Related Article: How GDPR Will Help Rebuild Data Protection and Customer Trust

Degrees of Data Harvesting 

Some would argue that brick-and-mortar stores have been gathering data on people since before the web, but there is a difference between what data harvesting tech companies are doing and those practices, according to Chirag Shah, associate professor of information sciences at Rutgers University.

“Even our supermarkets do that [data harvesting] to learn about our shopping habits and preferences. So, what’s so different about the online and social media world? A supermarket won’t know my age, where I work, and who I talk to outside of the store,” he said. “These things are possible to collect and/or learn in the online environment, often with very little effort. Recently, MoviePass CEO accidentally slipped out how it tracks users to collect their data beyond the app and hopes to make money off of it."

He said researchers also harvest personal data, but there is, he noted, a significant caveat. “As a researcher, I also harvest data from users, but I do that by obtaining permissions from my Institutional Review Board (IRB), our ethics board, as well as the consents from those users. Where things go wrong is when people do data collection/harvesting without properly informing the users." 

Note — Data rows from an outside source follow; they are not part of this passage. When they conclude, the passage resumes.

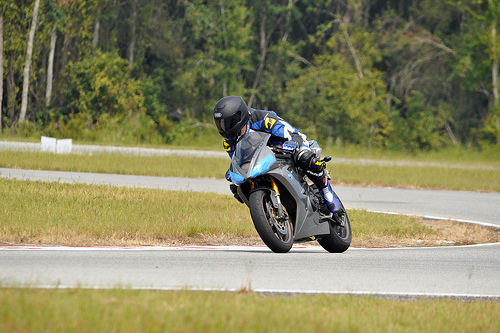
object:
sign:
[56, 137, 71, 154]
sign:
[36, 135, 58, 155]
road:
[0, 136, 498, 177]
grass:
[0, 273, 498, 333]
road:
[0, 165, 499, 224]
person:
[208, 95, 342, 216]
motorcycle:
[229, 123, 354, 253]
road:
[1, 235, 499, 294]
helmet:
[210, 91, 252, 141]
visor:
[209, 110, 242, 135]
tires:
[314, 189, 352, 252]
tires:
[245, 186, 296, 254]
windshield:
[229, 127, 274, 180]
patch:
[260, 116, 277, 133]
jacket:
[222, 107, 307, 162]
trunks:
[17, 0, 40, 122]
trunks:
[44, 28, 57, 111]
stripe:
[243, 153, 279, 182]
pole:
[270, 178, 282, 198]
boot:
[314, 171, 342, 212]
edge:
[1, 239, 499, 258]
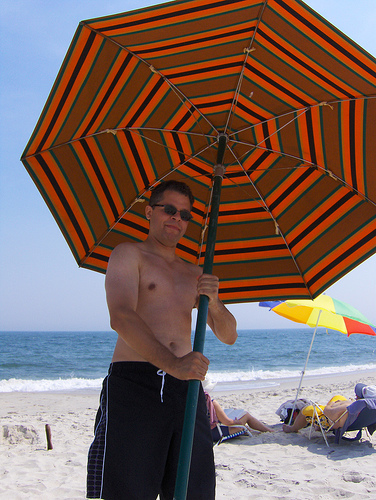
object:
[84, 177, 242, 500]
man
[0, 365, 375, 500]
beach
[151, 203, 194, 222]
glasses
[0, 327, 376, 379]
water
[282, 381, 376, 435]
person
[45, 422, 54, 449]
stick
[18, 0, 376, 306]
umbrella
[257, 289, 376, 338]
umbrella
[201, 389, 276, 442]
female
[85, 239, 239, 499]
trunks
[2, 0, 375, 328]
sky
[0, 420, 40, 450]
footstep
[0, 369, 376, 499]
sand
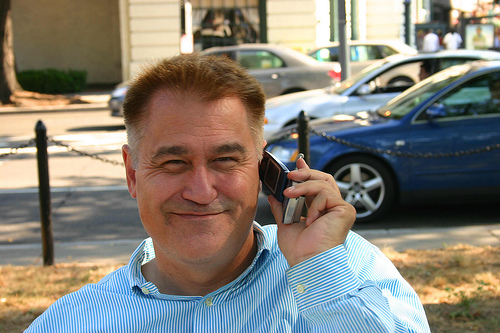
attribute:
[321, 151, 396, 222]
black tire — round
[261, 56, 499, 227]
car — blue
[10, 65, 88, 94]
hedges — green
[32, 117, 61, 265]
pole — metal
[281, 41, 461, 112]
car — white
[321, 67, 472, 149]
car — blue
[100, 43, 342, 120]
car — gray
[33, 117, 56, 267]
pole — Black 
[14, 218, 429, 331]
shirt — blue, striped, white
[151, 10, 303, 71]
window — large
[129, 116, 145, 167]
hair — gray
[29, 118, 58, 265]
post — black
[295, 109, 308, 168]
post — black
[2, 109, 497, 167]
chain — metal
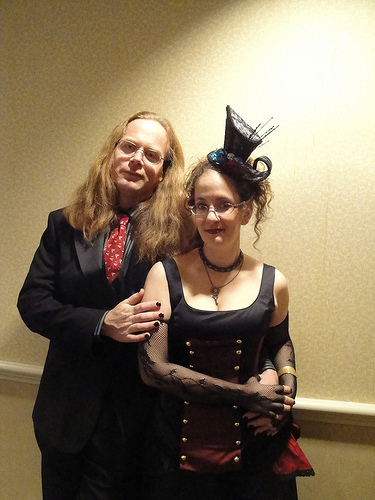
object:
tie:
[102, 212, 133, 284]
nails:
[156, 301, 161, 306]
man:
[17, 111, 203, 500]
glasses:
[115, 139, 169, 164]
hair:
[64, 110, 196, 263]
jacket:
[16, 203, 163, 455]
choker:
[199, 243, 244, 273]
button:
[236, 339, 242, 344]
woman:
[137, 149, 314, 498]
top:
[145, 256, 316, 480]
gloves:
[137, 321, 285, 419]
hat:
[206, 103, 279, 201]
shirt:
[104, 208, 138, 303]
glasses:
[188, 196, 253, 216]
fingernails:
[158, 313, 164, 319]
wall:
[2, 2, 372, 498]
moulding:
[3, 360, 375, 437]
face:
[195, 172, 238, 247]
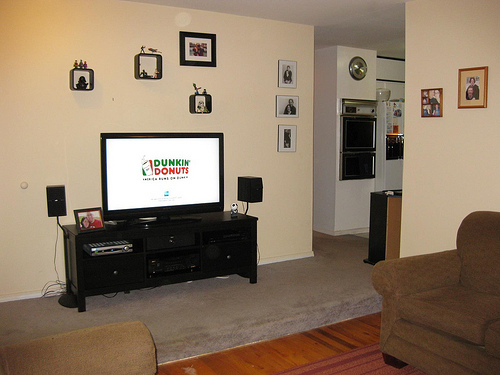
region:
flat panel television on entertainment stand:
[97, 127, 224, 224]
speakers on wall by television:
[39, 173, 264, 218]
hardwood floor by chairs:
[149, 310, 388, 374]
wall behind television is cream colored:
[0, 0, 313, 297]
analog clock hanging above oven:
[347, 53, 369, 83]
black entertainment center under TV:
[56, 208, 263, 316]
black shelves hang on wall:
[69, 43, 211, 113]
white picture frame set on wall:
[275, 57, 300, 153]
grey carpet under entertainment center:
[0, 230, 383, 364]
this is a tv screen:
[84, 108, 262, 229]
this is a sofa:
[377, 238, 492, 373]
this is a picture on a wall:
[67, 55, 107, 93]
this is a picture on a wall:
[175, 28, 220, 71]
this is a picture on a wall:
[279, 122, 298, 153]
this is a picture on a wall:
[270, 94, 298, 119]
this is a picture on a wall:
[271, 54, 303, 89]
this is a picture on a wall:
[458, 60, 497, 114]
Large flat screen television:
[95, 129, 226, 216]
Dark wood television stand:
[58, 208, 259, 315]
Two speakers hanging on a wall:
[43, 173, 265, 218]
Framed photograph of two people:
[68, 206, 108, 231]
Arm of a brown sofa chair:
[2, 316, 159, 371]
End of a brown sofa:
[369, 208, 499, 371]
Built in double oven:
[337, 96, 378, 182]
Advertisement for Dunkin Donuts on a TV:
[139, 155, 192, 184]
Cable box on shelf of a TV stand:
[85, 239, 135, 254]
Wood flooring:
[154, 309, 449, 373]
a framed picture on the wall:
[179, 31, 215, 64]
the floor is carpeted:
[2, 226, 382, 366]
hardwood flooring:
[160, 311, 391, 373]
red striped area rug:
[285, 348, 412, 374]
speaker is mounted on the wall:
[47, 185, 66, 216]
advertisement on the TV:
[141, 156, 191, 183]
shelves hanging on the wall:
[67, 46, 212, 113]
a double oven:
[340, 98, 377, 180]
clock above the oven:
[350, 56, 367, 80]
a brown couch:
[372, 212, 499, 373]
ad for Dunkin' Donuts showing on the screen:
[99, 130, 226, 217]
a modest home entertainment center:
[39, 125, 271, 315]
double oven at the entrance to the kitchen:
[336, 92, 380, 187]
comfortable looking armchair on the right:
[366, 206, 498, 371]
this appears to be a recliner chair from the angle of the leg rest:
[368, 204, 499, 371]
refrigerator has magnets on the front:
[374, 95, 404, 192]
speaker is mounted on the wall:
[43, 182, 70, 222]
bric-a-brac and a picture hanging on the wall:
[65, 26, 220, 118]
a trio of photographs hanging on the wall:
[272, 53, 304, 157]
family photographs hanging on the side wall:
[417, 63, 492, 122]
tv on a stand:
[23, 119, 273, 286]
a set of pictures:
[259, 45, 311, 164]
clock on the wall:
[345, 54, 368, 82]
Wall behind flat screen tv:
[0, 0, 316, 303]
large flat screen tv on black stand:
[59, 129, 261, 313]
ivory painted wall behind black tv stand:
[1, 2, 315, 303]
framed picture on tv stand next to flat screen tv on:
[59, 131, 262, 314]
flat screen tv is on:
[99, 130, 225, 225]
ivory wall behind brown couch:
[368, 0, 498, 374]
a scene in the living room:
[18, 49, 475, 374]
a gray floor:
[4, 240, 387, 357]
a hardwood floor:
[153, 296, 388, 371]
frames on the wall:
[52, 31, 303, 177]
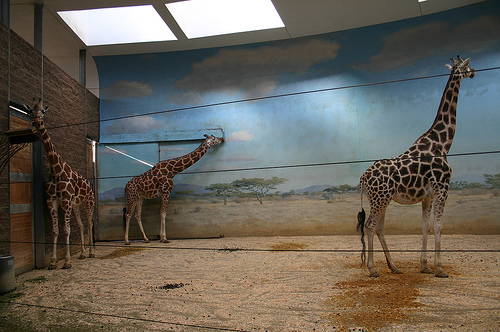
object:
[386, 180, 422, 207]
stomach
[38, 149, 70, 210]
chest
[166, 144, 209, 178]
neck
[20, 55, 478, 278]
giraffes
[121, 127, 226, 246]
giraffe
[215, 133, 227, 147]
nose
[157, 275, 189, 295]
poop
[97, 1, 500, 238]
backdrop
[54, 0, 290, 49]
lights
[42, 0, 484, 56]
ceiling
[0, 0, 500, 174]
enclosure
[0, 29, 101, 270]
wall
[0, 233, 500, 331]
dirt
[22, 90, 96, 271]
giraffe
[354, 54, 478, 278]
giraffe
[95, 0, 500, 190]
sky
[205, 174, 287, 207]
trees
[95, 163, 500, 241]
savannah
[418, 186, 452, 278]
legs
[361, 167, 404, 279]
legs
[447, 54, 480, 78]
horns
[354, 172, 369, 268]
tail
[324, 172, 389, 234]
turf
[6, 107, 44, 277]
door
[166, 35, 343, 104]
clouds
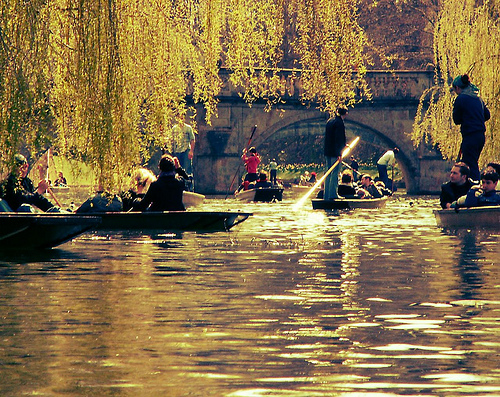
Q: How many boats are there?
A: Six.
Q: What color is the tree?
A: Green.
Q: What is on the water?
A: Reflection.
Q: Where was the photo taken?
A: River.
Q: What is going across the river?
A: Bridge.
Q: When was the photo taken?
A: Morning.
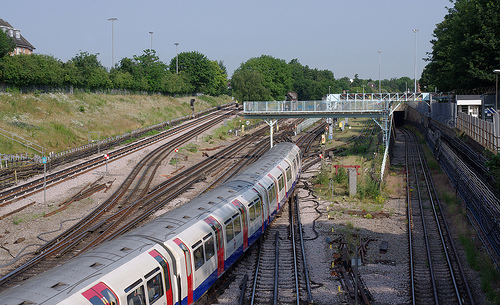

Scott Relf and Renee Relf are co-founders of PikMobile, a dual-function mobile platform that allows users to share content through a viewing platform. He said it is possible, and even likely, that Facebook doesn’t know everyone that has been harvesting data from its platform. "The harvesting of Facebook data was relatively common when the Cambridge Analytica data issue took place. It is very likely that many other third parties have done the same thing, and Facebook either doesn’t know who did it, or they do not want to disclose who did,” he said. “To be fair, Facebook has been clear that they have taken steps to prevent additional such events in the future. However, it isn’t possible to put the genie back in the bottle; that data that was harvested is already in the possession of those third parties."

Facebook's First Step

The recent decision by Facebook to close Partner Categories is one of those steps. Partner Categories, which it launched in 2013, is a targeted online advertising tool that uses data from third-party sources, such Datalogix and Epsilon. By using Partner Categories, marketers could be more specific when targeting ads by using both online and offline information, such as a user’s shopping behavior. On March 28, Facebook issued a brief statement informing advertisers that third party data would no longer be available. The complete statement read:

“We want to let advertisers know that we will be shutting down Partner Categories. This product enables third-party data providers to offer their targeting directly on Facebook. While this is common industry practice, we believe this step, winding down over the next six months, will help improve people’s privacy on Facebook.” 

Those data partners included: Acxiom, CCC Marketing, Epsilon, Experian, Oracle Data Cloud (formerly Datalogic) and Quantium, among others.

Related Article: Marketers Warn: 'Day of Reckoning' Over Facebook Data Scandal Coming

'An Important Discussion to Have'

Though data harvesting has been widespread in the past, things are changing. Apart from the technology changes, there is also a mindset change — and tech companies have been fast to pick up on it. In the recent Alphabet annual shareholder letter, Google co-founder and president, Sergey Brin, said that tech companies had to take more responsibility for their actions.

“We’re in an era of great inspiration and possibility, but with this opportunity comes the need for tremendous thoughtfulness and responsibility as technology is deeply and irrevocably interwoven into our societies,” Brin wrote after quoting Charles Dickens’ novel “A Tale of Two Cities.” He concluded by pointing out that advances in technology are now a global affair with global consequences that tech companies need to address.

“… these advances, including the internet and mobile devices, have created opportunities and dramatically improved the quality of life for billions of people. However, there are very legitimate and pertinent issues being raised, across the globe, about the implications and impacts of these advances. This is an important discussion to have.”